Statistical Approach to Multifactorial Microarray Analysis

Erin Ashton

An algorithm capable of detecting interaction between factors was developed for a two-factor microarray data analysis.  In an exploratory analysis lacking replication, no direct test for interactions is possible. All we can measure is the heterogeneity of the slopes of the two factors, estimated as D=R11-R12-(R22-R21), where R11 is the response under lever 1 of factor 1 and level1 of factor 2, etc.  We simulated single-replicate data by calculating the D value in a set of randomly chosen replicates from a data set containing replicates which used data containing two subsets of genes: top 100 genes with the highest D (scaled by gene’s average) and the set of ribosomal proteins.  The rate of false positives can then be estimated from the cumulative distribution of D for ribosomal proteins (household controls) and the rate of false negatives from the cumulative distribution of the set of genes with the most significant interaction.  The cut-off of D=1 results in approximately 20% of false positives and 20% of false negatives, which is acceptable for an exploratory method.

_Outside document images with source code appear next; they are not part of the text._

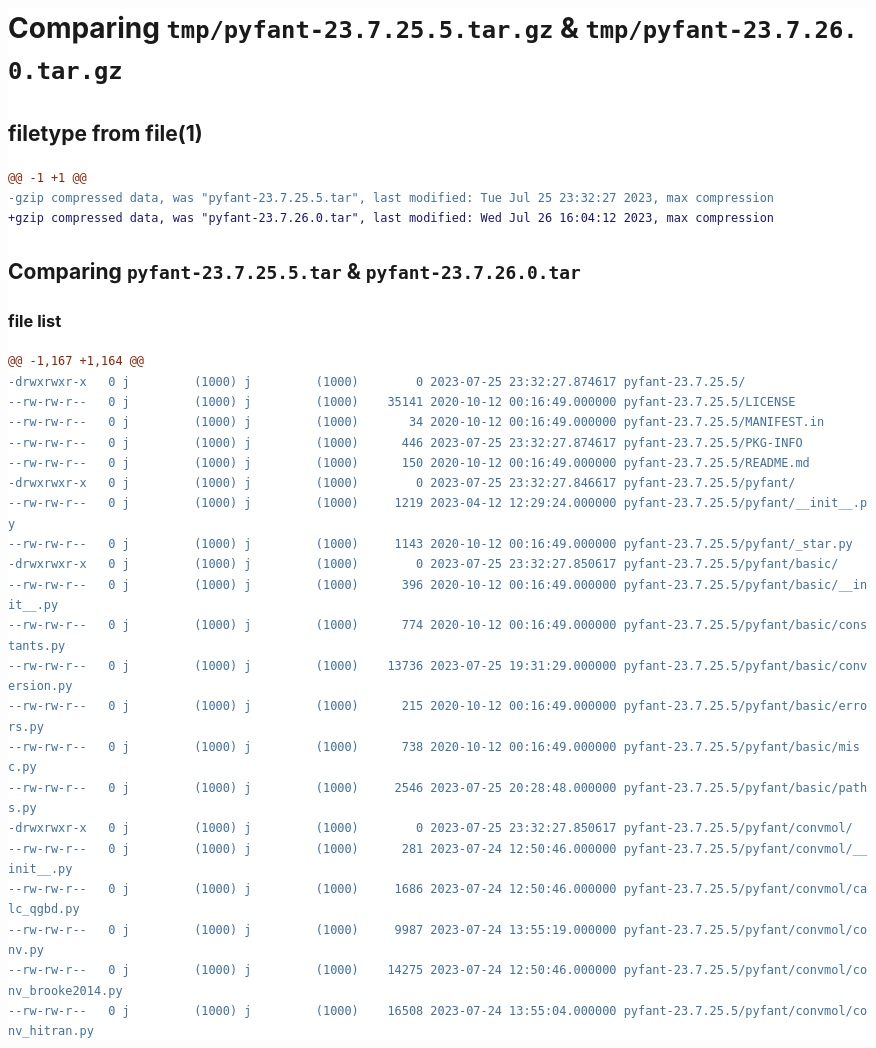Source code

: # Comparing `tmp/pyfant-23.7.25.5.tar.gz` & `tmp/pyfant-23.7.26.0.tar.gz`

## filetype from file(1)

```diff
@@ -1 +1 @@
-gzip compressed data, was "pyfant-23.7.25.5.tar", last modified: Tue Jul 25 23:32:27 2023, max compression
+gzip compressed data, was "pyfant-23.7.26.0.tar", last modified: Wed Jul 26 16:04:12 2023, max compression
```

## Comparing `pyfant-23.7.25.5.tar` & `pyfant-23.7.26.0.tar`

### file list

```diff
@@ -1,167 +1,164 @@
-drwxrwxr-x   0 j         (1000) j         (1000)        0 2023-07-25 23:32:27.874617 pyfant-23.7.25.5/
--rw-rw-r--   0 j         (1000) j         (1000)    35141 2020-10-12 00:16:49.000000 pyfant-23.7.25.5/LICENSE
--rw-rw-r--   0 j         (1000) j         (1000)       34 2020-10-12 00:16:49.000000 pyfant-23.7.25.5/MANIFEST.in
--rw-rw-r--   0 j         (1000) j         (1000)      446 2023-07-25 23:32:27.874617 pyfant-23.7.25.5/PKG-INFO
--rw-rw-r--   0 j         (1000) j         (1000)      150 2020-10-12 00:16:49.000000 pyfant-23.7.25.5/README.md
-drwxrwxr-x   0 j         (1000) j         (1000)        0 2023-07-25 23:32:27.846617 pyfant-23.7.25.5/pyfant/
--rw-rw-r--   0 j         (1000) j         (1000)     1219 2023-04-12 12:29:24.000000 pyfant-23.7.25.5/pyfant/__init__.py
--rw-rw-r--   0 j         (1000) j         (1000)     1143 2020-10-12 00:16:49.000000 pyfant-23.7.25.5/pyfant/_star.py
-drwxrwxr-x   0 j         (1000) j         (1000)        0 2023-07-25 23:32:27.850617 pyfant-23.7.25.5/pyfant/basic/
--rw-rw-r--   0 j         (1000) j         (1000)      396 2020-10-12 00:16:49.000000 pyfant-23.7.25.5/pyfant/basic/__init__.py
--rw-rw-r--   0 j         (1000) j         (1000)      774 2020-10-12 00:16:49.000000 pyfant-23.7.25.5/pyfant/basic/constants.py
--rw-rw-r--   0 j         (1000) j         (1000)    13736 2023-07-25 19:31:29.000000 pyfant-23.7.25.5/pyfant/basic/conversion.py
--rw-rw-r--   0 j         (1000) j         (1000)      215 2020-10-12 00:16:49.000000 pyfant-23.7.25.5/pyfant/basic/errors.py
--rw-rw-r--   0 j         (1000) j         (1000)      738 2020-10-12 00:16:49.000000 pyfant-23.7.25.5/pyfant/basic/misc.py
--rw-rw-r--   0 j         (1000) j         (1000)     2546 2023-07-25 20:28:48.000000 pyfant-23.7.25.5/pyfant/basic/paths.py
-drwxrwxr-x   0 j         (1000) j         (1000)        0 2023-07-25 23:32:27.850617 pyfant-23.7.25.5/pyfant/convmol/
--rw-rw-r--   0 j         (1000) j         (1000)      281 2023-07-24 12:50:46.000000 pyfant-23.7.25.5/pyfant/convmol/__init__.py
--rw-rw-r--   0 j         (1000) j         (1000)     1686 2023-07-24 12:50:46.000000 pyfant-23.7.25.5/pyfant/convmol/calc_qgbd.py
--rw-rw-r--   0 j         (1000) j         (1000)     9987 2023-07-24 13:55:19.000000 pyfant-23.7.25.5/pyfant/convmol/conv.py
--rw-rw-r--   0 j         (1000) j         (1000)    14275 2023-07-24 12:50:46.000000 pyfant-23.7.25.5/pyfant/convmol/conv_brooke2014.py
--rw-rw-r--   0 j         (1000) j         (1000)    16508 2023-07-24 13:55:04.000000 pyfant-23.7.25.5/pyfant/convmol/conv_hitran.py
```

This results in a “poor man’s” approach to construct a list of candidate genes in a data set with a single replicate per treatment.  Q-PCR (quantitative polymerase chain reaction) analysis has allowed us to begin verification of the gene status indicated by the microarray.  The statistical approach was tested on simulated data and then applied to our data, which looked at the up and down regulation of genes in male and female Drosophila by the onset of mating.  Olfactory and gustatory receptors were looked at as the significant genes.